Convert the rows below into a two-column CSV with the header request,settings, one line for each row. Put the row's request text in the first field and its darktable settings in the second, with each field in double quotes and line breaks replaced by spaces.

[SUPPLIED DATA]:
* * *

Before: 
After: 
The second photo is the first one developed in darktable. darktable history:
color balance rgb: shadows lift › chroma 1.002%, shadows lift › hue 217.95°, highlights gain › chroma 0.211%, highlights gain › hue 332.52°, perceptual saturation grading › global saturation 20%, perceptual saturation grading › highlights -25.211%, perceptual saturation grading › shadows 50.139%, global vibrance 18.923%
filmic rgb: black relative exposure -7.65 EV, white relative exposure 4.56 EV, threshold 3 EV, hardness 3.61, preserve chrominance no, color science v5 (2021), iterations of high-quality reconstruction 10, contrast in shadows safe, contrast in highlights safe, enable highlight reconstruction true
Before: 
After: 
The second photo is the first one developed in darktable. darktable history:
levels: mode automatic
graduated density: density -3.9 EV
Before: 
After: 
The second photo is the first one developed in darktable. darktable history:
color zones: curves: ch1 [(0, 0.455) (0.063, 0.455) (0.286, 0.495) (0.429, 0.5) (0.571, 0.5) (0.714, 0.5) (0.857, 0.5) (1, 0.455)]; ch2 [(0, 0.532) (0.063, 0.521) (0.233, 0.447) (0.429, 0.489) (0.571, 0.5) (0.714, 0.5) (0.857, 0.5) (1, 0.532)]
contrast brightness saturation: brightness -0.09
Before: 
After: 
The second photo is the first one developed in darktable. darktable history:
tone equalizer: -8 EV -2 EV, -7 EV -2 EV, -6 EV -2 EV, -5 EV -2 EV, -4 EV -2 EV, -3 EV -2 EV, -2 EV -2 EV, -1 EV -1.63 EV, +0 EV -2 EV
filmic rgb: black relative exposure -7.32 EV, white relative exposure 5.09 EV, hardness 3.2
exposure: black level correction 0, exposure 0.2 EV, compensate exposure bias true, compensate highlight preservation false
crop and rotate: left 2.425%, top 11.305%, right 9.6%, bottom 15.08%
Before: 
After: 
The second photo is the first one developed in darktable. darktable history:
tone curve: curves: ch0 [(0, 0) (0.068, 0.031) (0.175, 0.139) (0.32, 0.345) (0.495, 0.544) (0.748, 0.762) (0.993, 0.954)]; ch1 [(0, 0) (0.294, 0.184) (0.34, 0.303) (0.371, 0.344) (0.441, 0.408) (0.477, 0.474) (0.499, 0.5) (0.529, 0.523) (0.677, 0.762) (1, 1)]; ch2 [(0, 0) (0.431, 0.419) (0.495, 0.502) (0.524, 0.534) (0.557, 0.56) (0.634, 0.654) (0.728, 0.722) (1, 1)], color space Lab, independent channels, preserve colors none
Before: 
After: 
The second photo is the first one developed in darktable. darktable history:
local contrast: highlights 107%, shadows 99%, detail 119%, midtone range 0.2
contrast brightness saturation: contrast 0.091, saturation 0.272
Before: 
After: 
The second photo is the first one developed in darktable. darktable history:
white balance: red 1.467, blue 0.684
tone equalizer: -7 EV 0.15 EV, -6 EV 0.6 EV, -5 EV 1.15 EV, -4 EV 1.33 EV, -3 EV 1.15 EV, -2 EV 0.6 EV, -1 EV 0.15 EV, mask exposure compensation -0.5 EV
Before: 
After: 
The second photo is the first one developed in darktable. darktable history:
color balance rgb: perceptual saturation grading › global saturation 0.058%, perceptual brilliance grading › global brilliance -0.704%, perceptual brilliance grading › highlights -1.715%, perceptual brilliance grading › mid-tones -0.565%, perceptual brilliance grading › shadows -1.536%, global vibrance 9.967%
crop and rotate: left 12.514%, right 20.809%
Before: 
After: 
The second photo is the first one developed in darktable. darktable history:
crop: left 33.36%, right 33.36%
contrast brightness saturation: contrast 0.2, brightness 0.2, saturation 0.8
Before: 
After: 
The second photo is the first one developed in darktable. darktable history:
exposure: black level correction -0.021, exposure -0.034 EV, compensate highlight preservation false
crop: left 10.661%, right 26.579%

* * *

[FULL RESPONSE]:
request,settings
"Before: After: The second photo is the first one developed in darktable. darktable history:","color balance rgb: shadows lift › chroma 1.002%, shadows lift › hue 217.95°, highlights gain › chroma 0.211%, highlights gain › hue 332.52°, perceptual saturation grading › global saturation 20%, perceptual saturation grading › highlights -25.211%, perceptual saturation grading › shadows 50.139%, global vibrance 18.923% filmic rgb: black relative exposure -7.65 EV, white relative exposure 4.56 EV, threshold 3 EV, hardness 3.61, preserve chrominance no, color science v5 (2021), iterations of high-quality reconstruction 10, contrast in shadows safe, contrast in highlights safe, enable highlight reconstruction true"
"Before: After: The second photo is the first one developed in darktable. darktable history:","levels: mode automatic graduated density: density -3.9 EV"
"Before: After: The second photo is the first one developed in darktable. darktable history:","color zones: curves: ch1 [(0, 0.455) (0.063, 0.455) (0.286, 0.495) (0.429, 0.5) (0.571, 0.5) (0.714, 0.5) (0.857, 0.5) (1, 0.455)]; ch2 [(0, 0.532) (0.063, 0.521) (0.233, 0.447) (0.429, 0.489) (0.571, 0.5) (0.714, 0.5) (0.857, 0.5) (1, 0.532)] contrast brightness saturation: brightness -0.09"
"Before: After: The second photo is the first one developed in darktable. darktable history:","tone equalizer: -8 EV -2 EV, -7 EV -2 EV, -6 EV -2 EV, -5 EV -2 EV, -4 EV -2 EV, -3 EV -2 EV, -2 EV -2 EV, -1 EV -1.63 EV, +0 EV -2 EV filmic rgb: black relative exposure -7.32 EV, white relative exposure 5.09 EV, hardness 3.2 exposure: black level correction 0, exposure 0.2 EV, compensate exposure bias true, compensate highlight preservation false crop and rotate: left 2.425%, top 11.305%, right 9.6%, bottom 15.08%"
"Before: After: The second photo is the first one developed in darktable. darktable history:","tone curve: curves: ch0 [(0, 0) (0.068, 0.031) (0.175, 0.139) (0.32, 0.345) (0.495, 0.544) (0.748, 0.762) (0.993, 0.954)]; ch1 [(0, 0) (0.294, 0.184) (0.34, 0.303) (0.371, 0.344) (0.441, 0.408) (0.477, 0.474) (0.499, 0.5) (0.529, 0.523) (0.677, 0.762) (1, 1)]; ch2 [(0, 0) (0.431, 0.419) (0.495, 0.502) (0.524, 0.534) (0.557, 0.56) (0.634, 0.654) (0.728, 0.722) (1, 1)], color space Lab, independent channels, preserve colors none"
"Before: After: The second photo is the first one developed in darktable. darktable history:","local contrast: highlights 107%, shadows 99%, detail 119%, midtone range 0.2 contrast brightness saturation: contrast 0.091, saturation 0.272"
"Before: After: The second photo is the first one developed in darktable. darktable history:","white balance: red 1.467, blue 0.684 tone equalizer: -7 EV 0.15 EV, -6 EV 0.6 EV, -5 EV 1.15 EV, -4 EV 1.33 EV, -3 EV 1.15 EV, -2 EV 0.6 EV, -1 EV 0.15 EV, mask exposure compensation -0.5 EV"
"Before: After: The second photo is the first one developed in darktable. darktable history:","color balance rgb: perceptual saturation grading › global saturation 0.058%, perceptual brilliance grading › global brilliance -0.704%, perceptual brilliance grading › highlights -1.715%, perceptual brilliance grading › mid-tones -0.565%, perceptual brilliance grading › shadows -1.536%, global vibrance 9.967% crop and rotate: left 12.514%, right 20.809%"
"Before: After: The second photo is the first one developed in darktable. darktable history:","crop: left 33.36%, right 33.36% contrast brightness saturation: contrast 0.2, brightness 0.2, saturation 0.8"
"Before: After: The second photo is the first one developed in darktable. darktable history:","exposure: black level correction -0.021, exposure -0.034 EV, compensate highlight preservation false crop: left 10.661%, right 26.579%"